From the records below, transcribe exactly the lines that begin at the line with "Hexe (spirituell geprägt" and end at the line with "Rehe, Wellensittiche, Häschen", both included.
= Beginning of Section =
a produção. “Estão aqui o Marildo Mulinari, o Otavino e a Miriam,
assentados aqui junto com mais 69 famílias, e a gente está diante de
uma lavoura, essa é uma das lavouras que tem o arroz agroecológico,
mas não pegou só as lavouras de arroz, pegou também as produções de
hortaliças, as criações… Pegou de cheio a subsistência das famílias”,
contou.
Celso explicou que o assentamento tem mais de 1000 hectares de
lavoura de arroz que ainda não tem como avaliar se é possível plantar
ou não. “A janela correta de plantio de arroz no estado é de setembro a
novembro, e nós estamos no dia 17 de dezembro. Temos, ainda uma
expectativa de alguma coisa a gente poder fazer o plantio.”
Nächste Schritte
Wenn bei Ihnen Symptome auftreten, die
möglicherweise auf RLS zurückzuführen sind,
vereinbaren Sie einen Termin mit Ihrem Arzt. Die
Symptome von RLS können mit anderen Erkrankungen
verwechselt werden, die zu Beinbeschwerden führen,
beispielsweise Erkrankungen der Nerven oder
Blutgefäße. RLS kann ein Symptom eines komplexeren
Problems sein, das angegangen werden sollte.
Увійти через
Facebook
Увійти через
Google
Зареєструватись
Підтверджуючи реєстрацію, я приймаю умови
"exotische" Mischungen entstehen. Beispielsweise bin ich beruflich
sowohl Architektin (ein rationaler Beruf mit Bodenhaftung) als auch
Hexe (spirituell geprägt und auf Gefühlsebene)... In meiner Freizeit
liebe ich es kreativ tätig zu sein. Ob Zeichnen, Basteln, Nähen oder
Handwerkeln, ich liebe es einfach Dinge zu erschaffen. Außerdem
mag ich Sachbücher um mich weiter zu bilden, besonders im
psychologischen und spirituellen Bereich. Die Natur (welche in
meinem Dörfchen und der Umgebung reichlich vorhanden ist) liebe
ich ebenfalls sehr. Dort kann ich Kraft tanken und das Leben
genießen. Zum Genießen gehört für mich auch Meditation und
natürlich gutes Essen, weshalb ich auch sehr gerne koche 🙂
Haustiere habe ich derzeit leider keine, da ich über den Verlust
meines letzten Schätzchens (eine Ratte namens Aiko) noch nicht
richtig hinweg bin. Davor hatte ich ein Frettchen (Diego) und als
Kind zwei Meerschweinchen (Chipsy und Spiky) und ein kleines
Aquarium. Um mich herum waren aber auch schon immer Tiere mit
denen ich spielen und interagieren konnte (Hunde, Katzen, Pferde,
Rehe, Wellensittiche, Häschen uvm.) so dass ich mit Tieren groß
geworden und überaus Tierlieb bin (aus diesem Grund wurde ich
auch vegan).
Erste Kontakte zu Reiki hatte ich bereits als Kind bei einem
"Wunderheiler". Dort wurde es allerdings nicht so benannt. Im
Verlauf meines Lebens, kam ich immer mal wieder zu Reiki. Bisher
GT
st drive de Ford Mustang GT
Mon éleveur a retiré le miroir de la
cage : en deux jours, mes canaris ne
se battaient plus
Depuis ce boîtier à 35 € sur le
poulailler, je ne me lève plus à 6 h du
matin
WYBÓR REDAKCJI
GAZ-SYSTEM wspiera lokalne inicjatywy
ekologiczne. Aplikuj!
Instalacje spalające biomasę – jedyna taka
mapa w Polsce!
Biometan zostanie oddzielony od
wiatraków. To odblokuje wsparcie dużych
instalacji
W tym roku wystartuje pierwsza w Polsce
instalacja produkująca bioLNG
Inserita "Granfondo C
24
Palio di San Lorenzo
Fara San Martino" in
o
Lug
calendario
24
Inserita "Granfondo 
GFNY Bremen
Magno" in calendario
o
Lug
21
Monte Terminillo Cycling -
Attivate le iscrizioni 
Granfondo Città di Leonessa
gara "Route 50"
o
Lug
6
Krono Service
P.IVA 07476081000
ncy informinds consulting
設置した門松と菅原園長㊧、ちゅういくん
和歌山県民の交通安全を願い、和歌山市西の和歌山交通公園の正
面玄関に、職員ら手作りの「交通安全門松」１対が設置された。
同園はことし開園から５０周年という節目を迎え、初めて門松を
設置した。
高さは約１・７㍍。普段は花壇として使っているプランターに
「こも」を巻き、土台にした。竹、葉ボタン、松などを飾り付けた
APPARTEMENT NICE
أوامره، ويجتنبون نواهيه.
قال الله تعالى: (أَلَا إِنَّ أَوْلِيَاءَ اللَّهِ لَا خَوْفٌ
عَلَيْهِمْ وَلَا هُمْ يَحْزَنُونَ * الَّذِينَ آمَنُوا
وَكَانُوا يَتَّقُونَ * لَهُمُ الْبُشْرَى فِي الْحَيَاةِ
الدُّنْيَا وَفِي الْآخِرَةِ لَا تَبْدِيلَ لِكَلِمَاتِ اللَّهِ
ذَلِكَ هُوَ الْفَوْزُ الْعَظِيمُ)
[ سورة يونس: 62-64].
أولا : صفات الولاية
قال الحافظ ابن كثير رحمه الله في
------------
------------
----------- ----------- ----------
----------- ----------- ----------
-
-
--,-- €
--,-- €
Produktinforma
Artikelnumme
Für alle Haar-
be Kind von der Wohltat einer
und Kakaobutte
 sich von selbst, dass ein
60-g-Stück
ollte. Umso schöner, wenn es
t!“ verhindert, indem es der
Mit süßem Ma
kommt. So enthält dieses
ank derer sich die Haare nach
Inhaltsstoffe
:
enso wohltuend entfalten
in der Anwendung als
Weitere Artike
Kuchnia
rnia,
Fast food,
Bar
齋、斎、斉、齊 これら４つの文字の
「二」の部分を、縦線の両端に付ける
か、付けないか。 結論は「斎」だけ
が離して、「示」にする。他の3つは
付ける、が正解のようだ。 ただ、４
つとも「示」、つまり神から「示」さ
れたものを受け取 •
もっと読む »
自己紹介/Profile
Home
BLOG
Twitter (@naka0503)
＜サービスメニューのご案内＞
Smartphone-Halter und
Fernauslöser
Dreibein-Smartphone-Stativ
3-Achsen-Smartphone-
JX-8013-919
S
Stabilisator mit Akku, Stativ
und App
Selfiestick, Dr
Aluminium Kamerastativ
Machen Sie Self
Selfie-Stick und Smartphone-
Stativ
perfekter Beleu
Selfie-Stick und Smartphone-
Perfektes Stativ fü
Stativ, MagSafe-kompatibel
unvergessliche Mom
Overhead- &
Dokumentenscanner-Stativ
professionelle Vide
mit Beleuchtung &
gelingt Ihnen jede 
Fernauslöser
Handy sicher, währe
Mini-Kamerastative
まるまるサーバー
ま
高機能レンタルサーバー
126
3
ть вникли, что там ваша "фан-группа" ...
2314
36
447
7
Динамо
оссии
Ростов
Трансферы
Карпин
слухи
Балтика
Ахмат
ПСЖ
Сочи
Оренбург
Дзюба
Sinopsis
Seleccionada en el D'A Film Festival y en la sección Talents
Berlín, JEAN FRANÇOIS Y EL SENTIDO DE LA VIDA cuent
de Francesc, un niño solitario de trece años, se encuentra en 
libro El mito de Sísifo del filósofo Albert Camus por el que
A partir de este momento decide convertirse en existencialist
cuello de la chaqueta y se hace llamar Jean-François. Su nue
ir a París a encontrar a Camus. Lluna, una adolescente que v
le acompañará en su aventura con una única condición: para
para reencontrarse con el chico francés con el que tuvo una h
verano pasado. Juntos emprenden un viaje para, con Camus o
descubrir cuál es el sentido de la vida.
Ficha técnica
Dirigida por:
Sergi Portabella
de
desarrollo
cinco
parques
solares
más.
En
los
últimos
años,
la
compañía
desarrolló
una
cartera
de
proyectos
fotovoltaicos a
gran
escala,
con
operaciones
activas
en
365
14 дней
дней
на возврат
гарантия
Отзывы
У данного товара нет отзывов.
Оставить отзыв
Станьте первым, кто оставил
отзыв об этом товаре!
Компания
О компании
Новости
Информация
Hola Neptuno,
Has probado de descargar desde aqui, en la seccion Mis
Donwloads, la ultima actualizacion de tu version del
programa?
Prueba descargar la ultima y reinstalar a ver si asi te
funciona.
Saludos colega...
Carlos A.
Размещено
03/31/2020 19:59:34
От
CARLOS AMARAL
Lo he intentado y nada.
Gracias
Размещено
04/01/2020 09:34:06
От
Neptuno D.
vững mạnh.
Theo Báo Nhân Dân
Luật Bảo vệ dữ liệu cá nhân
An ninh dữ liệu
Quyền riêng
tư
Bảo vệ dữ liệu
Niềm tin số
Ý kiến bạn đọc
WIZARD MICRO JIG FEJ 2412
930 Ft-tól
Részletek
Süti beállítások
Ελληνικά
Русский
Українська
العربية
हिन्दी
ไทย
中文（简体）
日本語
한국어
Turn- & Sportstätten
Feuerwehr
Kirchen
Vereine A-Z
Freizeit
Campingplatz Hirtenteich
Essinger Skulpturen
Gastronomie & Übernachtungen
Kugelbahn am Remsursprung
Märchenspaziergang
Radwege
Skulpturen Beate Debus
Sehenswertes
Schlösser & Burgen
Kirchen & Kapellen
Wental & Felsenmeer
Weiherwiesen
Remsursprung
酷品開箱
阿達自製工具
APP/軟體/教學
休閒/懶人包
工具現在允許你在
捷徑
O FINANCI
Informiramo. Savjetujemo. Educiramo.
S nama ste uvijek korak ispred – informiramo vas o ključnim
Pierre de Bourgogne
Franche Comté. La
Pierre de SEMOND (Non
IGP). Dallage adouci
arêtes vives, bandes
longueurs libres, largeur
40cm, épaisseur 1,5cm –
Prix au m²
= End of Section =
• Output below:
Hexe (spirituell geprägt und auf Gefühlsebene)... In meiner Freizeit
liebe ich es kreativ tätig zu sein. Ob Zeichnen, Basteln, Nähen oder
Handwerkeln, ich liebe es einfach Dinge zu erschaffen. Außerdem
mag ich Sachbücher um mich weiter zu bilden, besonders im
psychologischen und spirituellen Bereich. Die Natur (welche in
meinem Dörfchen und der Umgebung reichlich vorhanden ist) liebe
ich ebenfalls sehr. Dort kann ich Kraft tanken und das Leben
genießen. Zum Genießen gehört für mich auch Meditation und
natürlich gutes Essen, weshalb ich auch sehr gerne koche 🙂
Haustiere habe ich derzeit leider keine, da ich über den Verlust
meines letzten Schätzchens (eine Ratte namens Aiko) noch nicht
richtig hinweg bin. Davor hatte ich ein Frettchen (Diego) und als
Kind zwei Meerschweinchen (Chipsy und Spiky) und ein kleines
Aquarium. Um mich herum waren aber auch schon immer Tiere mit
denen ich spielen und interagieren konnte (Hunde, Katzen, Pferde,
Rehe, Wellensittiche, Häschen uvm.) so dass ich mit Tieren groß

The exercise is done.